Рарака | страница 10



Купол лба, щедрый размах бровей и сильные глаза весёлого самоубийцы — это его духовность. Нос — мужественность. Рот — жестокость. Все это ему действительно принадлежало, но было открыто не мной. Мне стало казаться, что Лариска стоит за дверью, прижавшись спиной к стене. У меня появилось ощущение, будто я надела краденую вещь и встретила хозяина.

Я стала смотреть в ноты.

— Начнём, пожалуй… — поторопил меня Игнатий.

Я перевела глаза с нот на клавиши, а с клавиш на колени.

— Что произошло? — спросил Игнатий.

Действительно, что произошло?

Игнатий не просил Лариску любить его, она сама его любила, и его вины здесь не было никакой. Но Лариска любила его так красиво, так талантливо. И это не пригодилось. И теперь неприкаянная Ларискина любовь плавает над крышами. А Игнатий сидит, как сидел, и его лицо по-прежнему переделено на три части. А я, её подруга и вместилище тайн, сижу на её месте и занимаю её самые главные двадцать две минуты.

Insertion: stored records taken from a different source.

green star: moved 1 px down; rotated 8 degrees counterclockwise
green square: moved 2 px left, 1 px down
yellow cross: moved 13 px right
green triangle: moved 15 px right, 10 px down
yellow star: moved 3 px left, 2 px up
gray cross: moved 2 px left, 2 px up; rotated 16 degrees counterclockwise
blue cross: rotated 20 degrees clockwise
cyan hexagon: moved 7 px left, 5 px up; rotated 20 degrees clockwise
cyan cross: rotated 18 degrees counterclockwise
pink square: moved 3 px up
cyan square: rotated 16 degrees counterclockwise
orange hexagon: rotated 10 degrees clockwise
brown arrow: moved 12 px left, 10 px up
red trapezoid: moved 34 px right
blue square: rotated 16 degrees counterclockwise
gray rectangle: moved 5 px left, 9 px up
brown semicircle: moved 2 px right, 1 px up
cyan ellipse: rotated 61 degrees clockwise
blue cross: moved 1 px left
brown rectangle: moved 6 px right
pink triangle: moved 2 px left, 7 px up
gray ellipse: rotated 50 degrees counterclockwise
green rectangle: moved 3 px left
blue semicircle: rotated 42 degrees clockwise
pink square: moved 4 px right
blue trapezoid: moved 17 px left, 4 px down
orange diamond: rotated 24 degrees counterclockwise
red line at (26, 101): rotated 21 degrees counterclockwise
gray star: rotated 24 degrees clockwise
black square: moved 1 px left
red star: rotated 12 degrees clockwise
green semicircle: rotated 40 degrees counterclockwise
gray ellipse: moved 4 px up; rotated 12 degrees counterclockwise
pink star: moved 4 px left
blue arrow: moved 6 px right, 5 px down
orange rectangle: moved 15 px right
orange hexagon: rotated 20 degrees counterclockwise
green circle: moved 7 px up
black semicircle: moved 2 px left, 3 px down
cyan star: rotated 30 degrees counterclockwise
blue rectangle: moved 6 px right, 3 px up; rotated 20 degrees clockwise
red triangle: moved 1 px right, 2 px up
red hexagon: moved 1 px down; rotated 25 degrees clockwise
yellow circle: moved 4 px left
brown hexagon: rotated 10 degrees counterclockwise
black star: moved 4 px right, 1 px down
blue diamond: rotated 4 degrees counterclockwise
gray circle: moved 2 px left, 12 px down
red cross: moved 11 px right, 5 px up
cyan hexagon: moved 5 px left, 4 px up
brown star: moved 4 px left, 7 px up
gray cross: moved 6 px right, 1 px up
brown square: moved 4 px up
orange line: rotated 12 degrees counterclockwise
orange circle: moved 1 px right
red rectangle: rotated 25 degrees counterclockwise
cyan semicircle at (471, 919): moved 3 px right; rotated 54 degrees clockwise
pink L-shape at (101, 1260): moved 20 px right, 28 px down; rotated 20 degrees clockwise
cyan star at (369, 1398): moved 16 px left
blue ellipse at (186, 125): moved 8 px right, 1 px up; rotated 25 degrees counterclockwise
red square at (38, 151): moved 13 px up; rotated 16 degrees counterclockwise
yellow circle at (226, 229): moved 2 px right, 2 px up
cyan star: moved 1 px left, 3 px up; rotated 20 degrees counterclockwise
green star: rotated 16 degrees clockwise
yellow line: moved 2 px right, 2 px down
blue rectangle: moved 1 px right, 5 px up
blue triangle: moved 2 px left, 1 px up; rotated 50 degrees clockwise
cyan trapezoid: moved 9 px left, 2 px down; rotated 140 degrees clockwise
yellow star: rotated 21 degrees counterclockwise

— Что с вами? — удивился Игнатий.

— Я больше не буду ходить на чтение партитур, — сказала я, исследуя переплетение чулка на своём колене.

— Почему?

— Потому что я буду занята основным предметом. Через месяц-диплом.

Игнатий поднялся и отошёл к подоконнику, — должно быть, ему удобнее было издалека смотреть на меня.

Мне тоже так было удобнее. Я подняла на него глаза и по полоске его сомкнутого рта увидела, что он оскорблён.

Мы молчали минут пять, и у меня звенело в ушах от напряжения.

— Почему вы молчите? — спросила я.

— А что вы хотите, чтобы я сказал? — спросил Игнатий.

Я пожала плечами, и мы снова замолчали трагически надолго.

— Если вас волнует, что я пожалуюсь в деканат, можете быть спокойны: жаловаться я не буду. Но здороваться с вами я тоже не буду.

— Пожалуйста, — сказала я.

С тех пор мы не здоровались.

С Лариской, как ни странно, мы тоже сильно отдалились друг от друга.

Она не хотела возвращаться мыслями ни в Летний сад, ни к красной стене, и Лариска избегала меня, интуитивно подчиняясь закону самосохранения.

Однажды мы столкнулись с ней в раздевалке и вышли вместе.

— Я больше не хожу на партитуры, — сказала я.

— Напрасно… — самолюбиво ответила Лариска.

На её лбу сидел фурункул, величиной с грецкий орех. Я вспомнила, что она живёт в Ленинграде без родных, снимает угол и ест от случая к случаю.

— Ну, как ты? — неопределённо спросила я, давая возможность Лариске ответить так же неопределённо, вроде: «спасибо» или «хорошо».

— Плохо, — сказала Лариска.

Она одарила меня откровенностью 39 то, что я приняла её сторону, перестала ходить к Игнатию.